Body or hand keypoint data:
.....

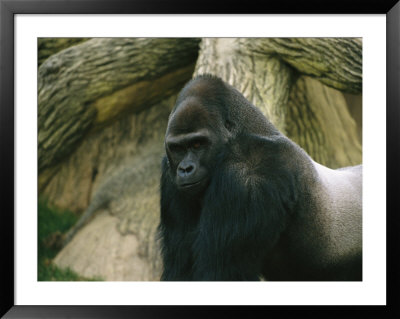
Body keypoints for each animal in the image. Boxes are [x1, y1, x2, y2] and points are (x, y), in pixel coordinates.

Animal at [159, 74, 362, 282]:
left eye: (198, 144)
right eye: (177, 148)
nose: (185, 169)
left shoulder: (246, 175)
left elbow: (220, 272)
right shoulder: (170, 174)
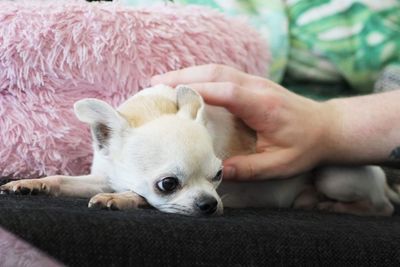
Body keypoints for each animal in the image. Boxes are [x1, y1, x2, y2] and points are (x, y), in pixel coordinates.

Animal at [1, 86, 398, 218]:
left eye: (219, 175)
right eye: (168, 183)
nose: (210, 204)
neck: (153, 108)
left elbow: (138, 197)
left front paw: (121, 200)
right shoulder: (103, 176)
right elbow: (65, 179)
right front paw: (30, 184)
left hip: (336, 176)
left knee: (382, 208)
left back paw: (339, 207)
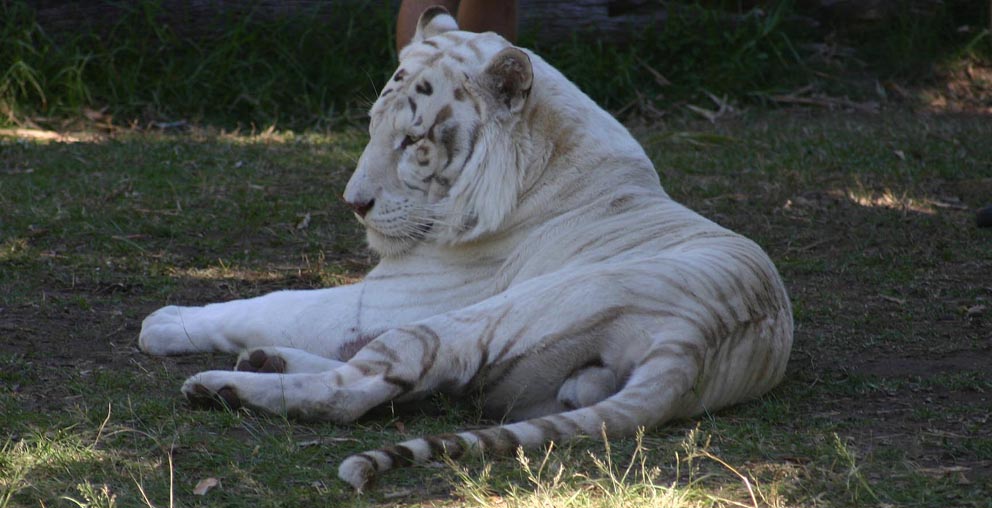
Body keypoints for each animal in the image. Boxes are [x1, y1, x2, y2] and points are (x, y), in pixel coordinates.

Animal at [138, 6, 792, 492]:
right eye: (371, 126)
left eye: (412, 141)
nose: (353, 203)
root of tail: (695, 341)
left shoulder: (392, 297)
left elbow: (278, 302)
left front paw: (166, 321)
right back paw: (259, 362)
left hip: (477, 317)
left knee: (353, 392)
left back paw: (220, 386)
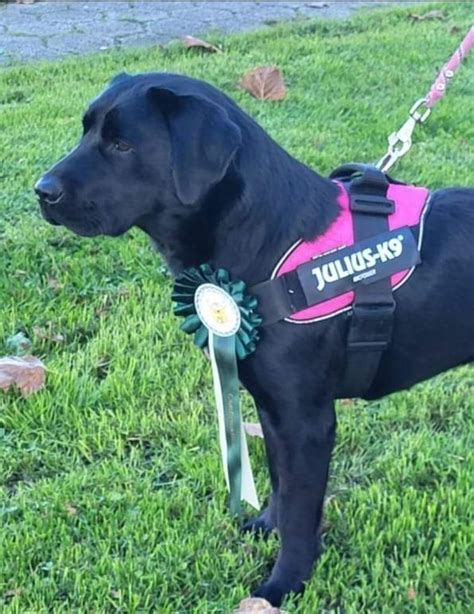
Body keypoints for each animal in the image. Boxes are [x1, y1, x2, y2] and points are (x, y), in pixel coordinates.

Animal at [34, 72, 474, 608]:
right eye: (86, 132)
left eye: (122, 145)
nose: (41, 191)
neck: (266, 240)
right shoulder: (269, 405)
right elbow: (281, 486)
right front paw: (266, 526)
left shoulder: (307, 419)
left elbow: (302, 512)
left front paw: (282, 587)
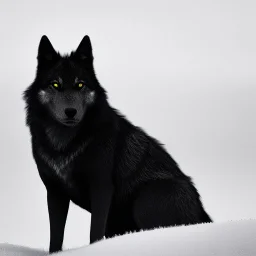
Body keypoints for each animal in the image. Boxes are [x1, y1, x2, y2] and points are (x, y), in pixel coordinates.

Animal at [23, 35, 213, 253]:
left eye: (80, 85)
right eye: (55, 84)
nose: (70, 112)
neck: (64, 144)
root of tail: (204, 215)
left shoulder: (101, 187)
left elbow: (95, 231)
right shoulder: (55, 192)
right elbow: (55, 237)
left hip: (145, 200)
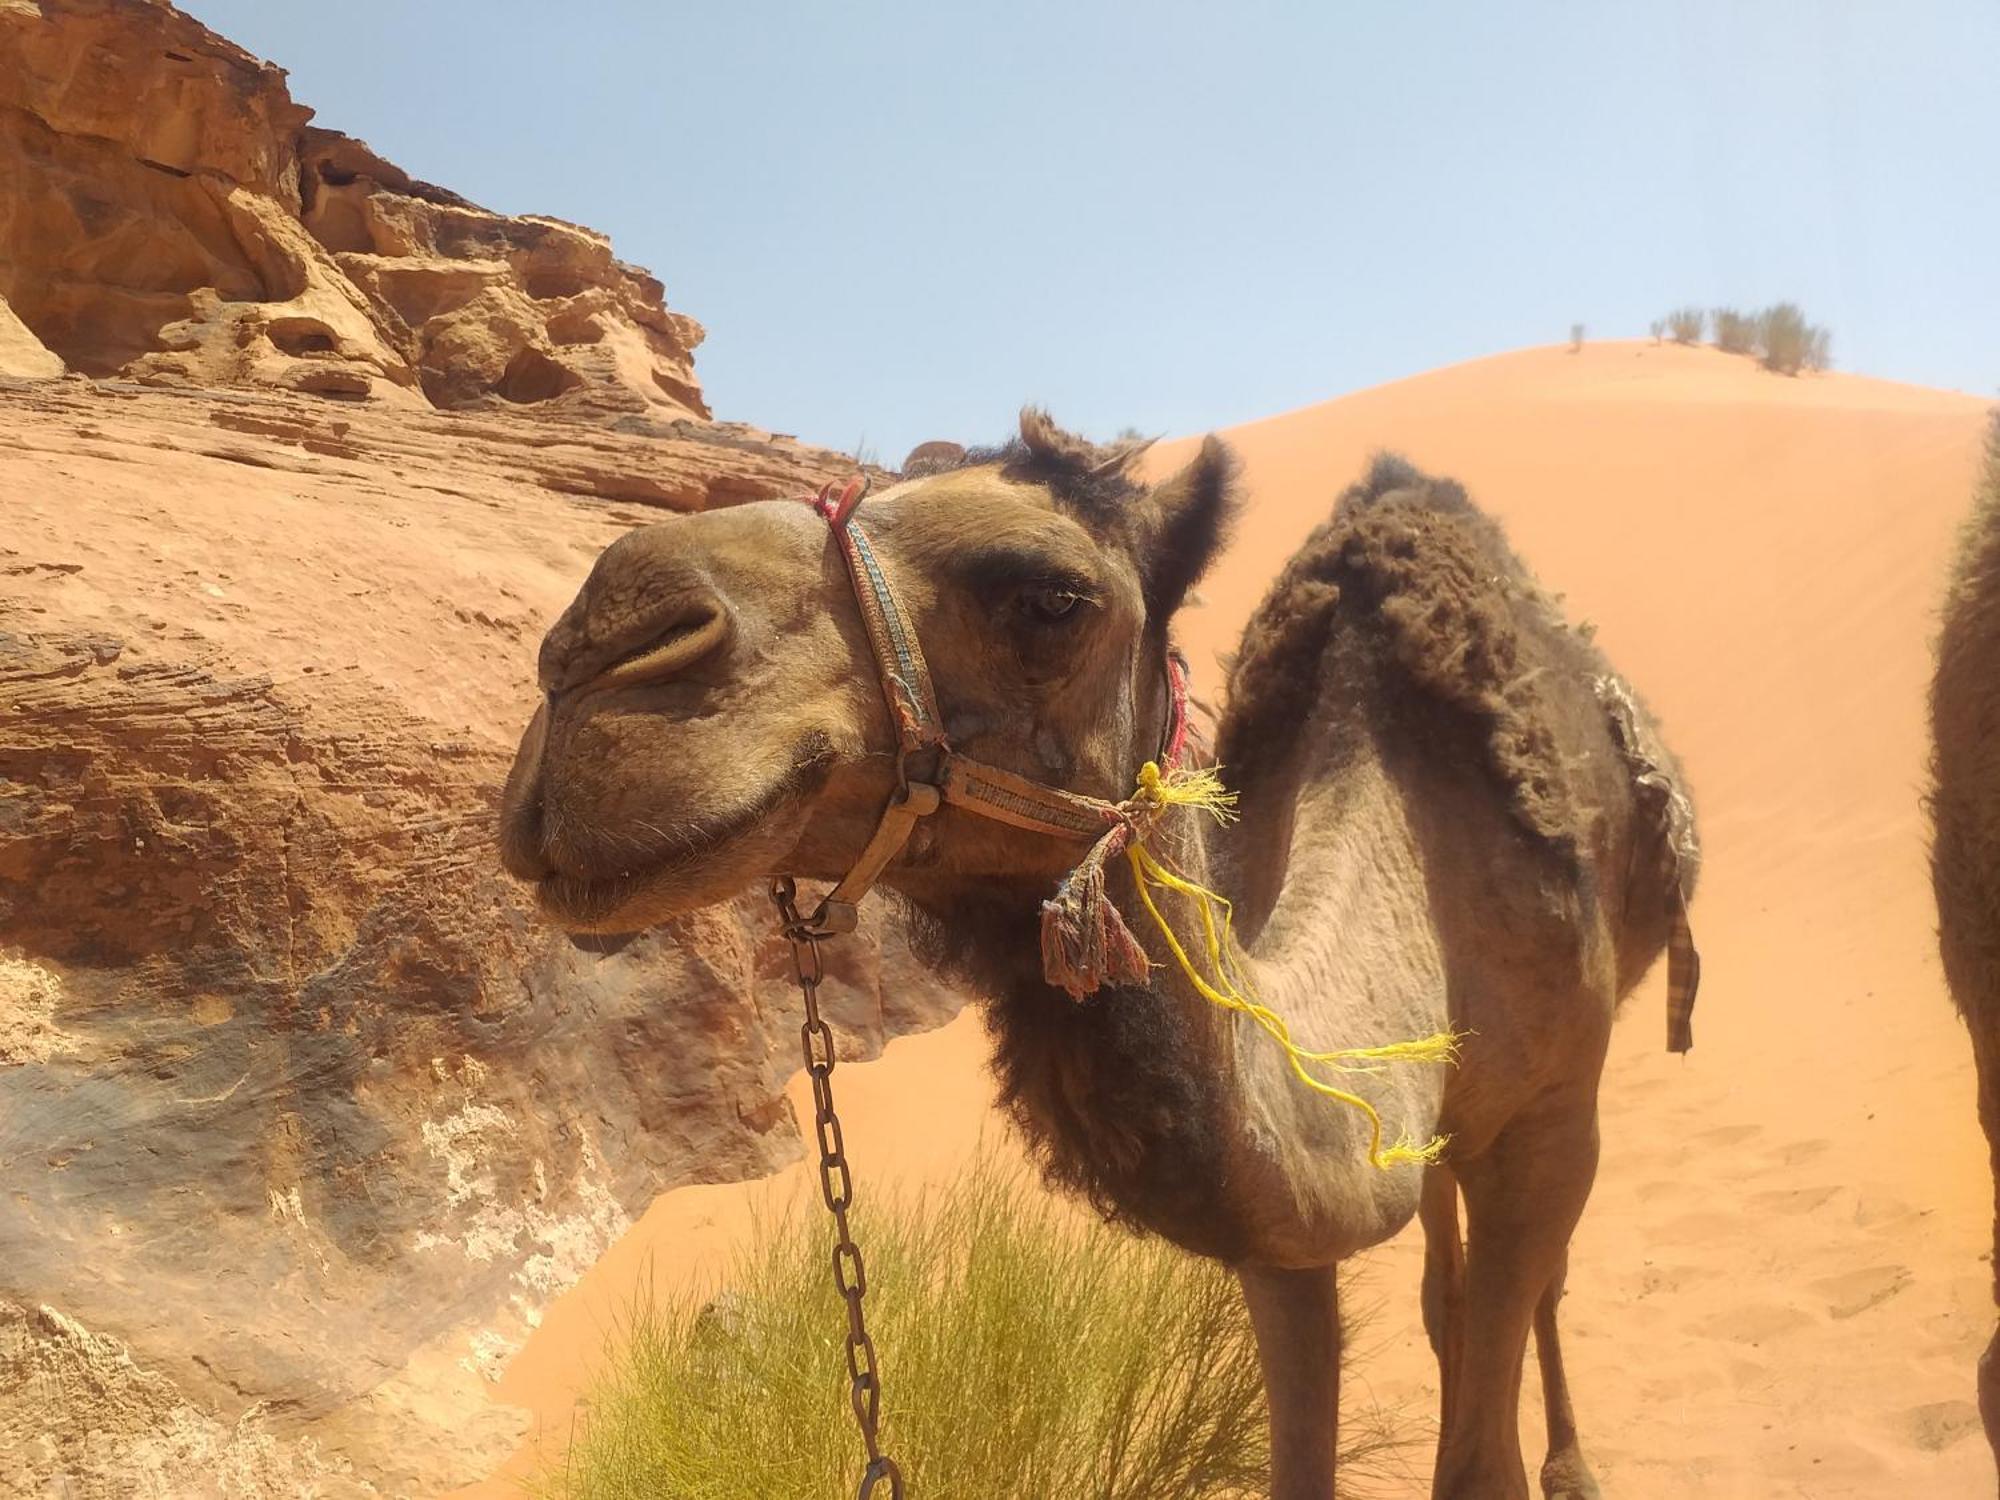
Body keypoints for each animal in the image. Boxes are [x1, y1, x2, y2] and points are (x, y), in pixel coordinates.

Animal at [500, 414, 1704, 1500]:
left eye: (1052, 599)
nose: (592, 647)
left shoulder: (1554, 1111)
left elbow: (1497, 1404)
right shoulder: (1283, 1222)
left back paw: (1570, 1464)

.....

**What is required:**
Reproduce all entries above exactly, minus the images.

**Task output:**
Body keypoints for each animal in the image. Boxes are [x1, y1, x2, y2] and points are (x, y), in pixel coordinates.

Animal at [159, 74, 362, 282]:
left eye: (198, 144)
right eye: (177, 148)
nose: (185, 169)
left shoulder: (246, 175)
left elbow: (220, 272)
right shoulder: (170, 174)
Body keypoints for each animal in the image. Boxes are [x1, y1, x2, y2] and points are (x, y), in pixel coordinates.

Animal at [1, 86, 398, 218]:
left eye: (219, 175)
right eye: (168, 183)
nose: (210, 204)
neck: (153, 108)
left elbow: (138, 197)
left front paw: (121, 200)
right shoulder: (103, 176)
right elbow: (65, 179)
right front paw: (30, 184)
left hip: (336, 176)
left knee: (382, 208)
left back paw: (339, 207)
Body keypoints for each animal in the image. Boxes are [x1, y1, x2, y2] and points are (x, y), in pixel coordinates.

Animal at [138, 6, 792, 492]:
right eye: (371, 126)
left eye: (412, 141)
nose: (353, 203)
root of tail: (695, 341)
left shoulder: (392, 297)
left elbow: (278, 302)
left front paw: (166, 321)
right back paw: (259, 362)
left hip: (477, 317)
left knee: (353, 392)
left back paw: (220, 386)
Body keypoints for each animal in the image. Boxes are [x1, y1, x2, y2] and points are (x, y), in pixel coordinates.

Animal at [34, 72, 474, 608]:
right eye: (86, 132)
left eye: (122, 145)
nose: (41, 191)
neck: (266, 240)
right shoulder: (269, 405)
right elbow: (281, 486)
right front paw: (266, 526)
left shoulder: (307, 419)
left elbow: (302, 512)
left front paw: (282, 587)
Body keypoints for each animal in the image. Boxes are [x1, y1, x2, y2] and points are (x, y), in pixel coordinates.

Animal at [23, 35, 213, 253]:
left eye: (80, 85)
right eye: (55, 84)
nose: (70, 112)
neck: (64, 144)
root of tail: (204, 215)
left shoulder: (101, 187)
left elbow: (95, 231)
right shoulder: (55, 192)
right elbow: (55, 237)
left hip: (145, 200)
Body keypoints for each animal in the image. Boxes are [x1, y1, x2, y2] and points are (x, y), in pixel coordinates.

Animal at [500, 414, 1704, 1500]:
left eye: (1052, 599)
nose: (592, 647)
left shoulder: (1554, 1111)
left elbow: (1497, 1404)
right shoulder: (1283, 1222)
left back paw: (1570, 1464)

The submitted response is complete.